This is the kind of thing that sounds boring until you realize what it implies: AMD’s fastest AI chips might be held back less by hardware and more by the software culture around them.
MoonMath AI says it open-sourced a bf16 attention kernel for AMD’s MI300X, written in HIP, not hand-tuned assembly, and it still beats AMD’s own AITER v3 “on every shape and rounding mode” they tested. If that holds up, it’s embarrassing in the healthy way—the kind that forces a reset.
Because the usual story goes like this: if you want top speed, you pay the “assembly tax.” You hire the rare people who can write fragile, device-specific code. You accept that every new chip or compiler tweak might break something. You get performance, but you also get a codebase that only a few people on Earth can safely touch. That’s not a strategy, that’s a hostage situation.
MoonMath is basically arguing you can have most of the speed without building a giant pile of hand-written GCN assembly. Their kernel is “non-assembly” in the sense that it’s HIP, but with a twist: tiny one-instruction inline-assembly wrappers so they can pick exact opcodes while still letting the compiler do register allocation. That’s a very specific bet. It says: we don’t need to micromanage everything, we just need to control the few points where the compiler might choose the wrong instruction.
I like that bet, and I also don’t fully trust it yet.
The performance claims are bold: faster than AITER v3 across an 8K–128K token sweep, with geomean speedups around 1.08×–1.18× depending on rounding mode, and up to 1.26× peak. They also claim bigger gains versus a modular baseline. Numbers like that aren’t “nice to have.” In attention workloads, that’s the difference between “we can serve this model” and “we can’t afford to.”
But the real argument isn’t the exact multiplier. It’s the maintenance argument. MoonMath is saying: we can keep performance high while lowering long-term burden. That’s a big deal because the dirty secret of high-performance kernels isn’t writing them once—it’s keeping them correct and fast across compiler versions, driver updates, and the constant churn of model shapes.
If you’ve ever been on a team that depends on a performance-critical kernel, you know the feeling. The model changes slightly. Sequence lengths shift. Suddenly the “fast path” isn’t the fast path. Or it is, but it’s wrong in one corner case. Now you’re burning weeks chasing a regression that only shows up in production loads. Assembly makes that worse because there are fewer tools, fewer eyes, and fewer people willing to touch it.
MoonMath’s post also gives a pretty grounded explanation of where the speed comes from: scheduling and memory placement. Not one magic trick. Eight waves split into two groups, barriers per iteration, overlapping matrix-core work with softmax and prefetch.
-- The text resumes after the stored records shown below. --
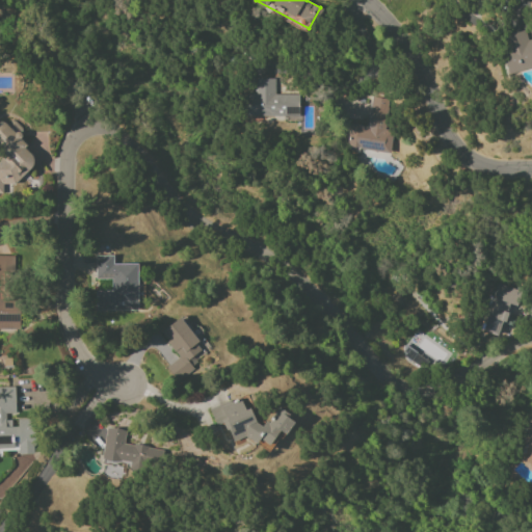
[(507,74),(531,68),(531,40),(528,41),(525,31),(498,37),(507,74)]
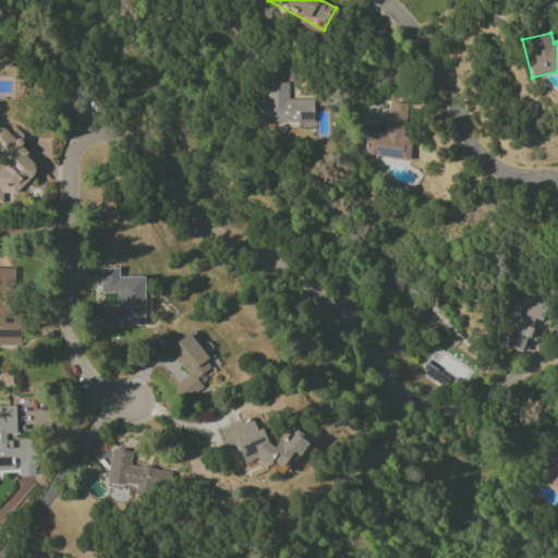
[(288,99),(288,82),(267,83),(268,98),(257,99),(258,123),(314,121),(313,99),(288,99)]
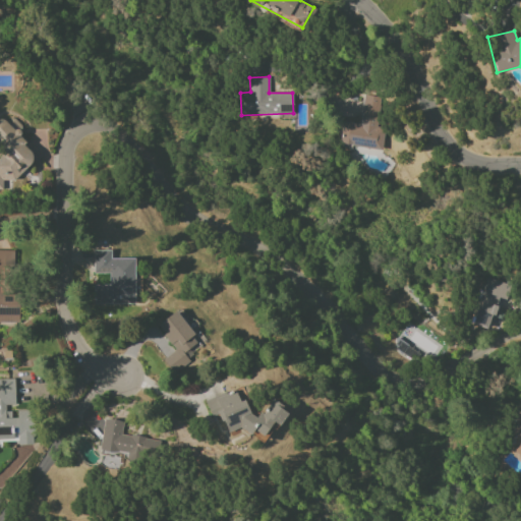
[(379,149),(385,97),(363,94),(359,123),(342,121),(339,145),(379,149)]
Keeping K in LDS, keeping V hot in L1, keeping Q and accumulators in registers. That’s the kind of stuff that decides whether your expensive GPU is actually doing math or just waiting.
And that’s where the stakes get real.
Imagine you’re a company that wants to move inference off NVIDIA because pricing or supply is killing you. You buy MI300X boxes. The hardware is strong. But the software stack is the make-or-break layer. If the best kernels are locked up in fragile assembly and only improve when the vendor prioritizes them, you’re stuck waiting. Open, high-performance kernels change the balance. They give teams an escape hatch: you can profile, patch, and ship improvements without begging for roadmap attention.
That’s good for AMD too, even if it stings. Because the competition isn’t “does AMD have fast chips.” It’s “can real teams get real performance without a priesthood.”
Now, the pushback: vendor kernels aren’t always losing because vendor engineers are worse. Sometimes they’re solving a different problem. They might be optimizing for broader coverage, safer numerical behavior, fewer sharp edges across drivers, or stability under weird workloads. A community kernel can pick a narrower target—MI300X, specific shapes, specific choices—and win benchmarks. That’s not cheating, but it’s a different game.
And the “no visible quality regression” claim in SGLang diffusion—cool, but also squishy. “Visible” depends on who’s looking, what they’re comparing, and how hard they try to find artifacts. It matters because attention kernels touch numerics, and rounding modes exist for a reason. A speed win that quietly changes outputs in rare cases is the kind of bug that doesn’t show up in a demo but does show up when a customer complains.
Still, I’m glad this is happening in public. If MoonMath’s kernel really beats AITER v3 across shapes and rounding modes, that’s a signal: the bottleneck isn’t hardware, it’s iteration speed and openness. And if it doesn’t hold up under independent testing, that’s still useful, because it forces clearer benchmarks and better baselines.
The bigger question is what AMD does next: do they treat this as a threat to control, or as proof that their ecosystem can move faster when outsiders can compete on performance without writing a thousand lines of brittle assembly?
If open kernels like this keep winning, does AMD lean into a more community-driven “best code wins” stack, or do they double down on vendor-owned kernels and hope that’s enough to keep developers loyal?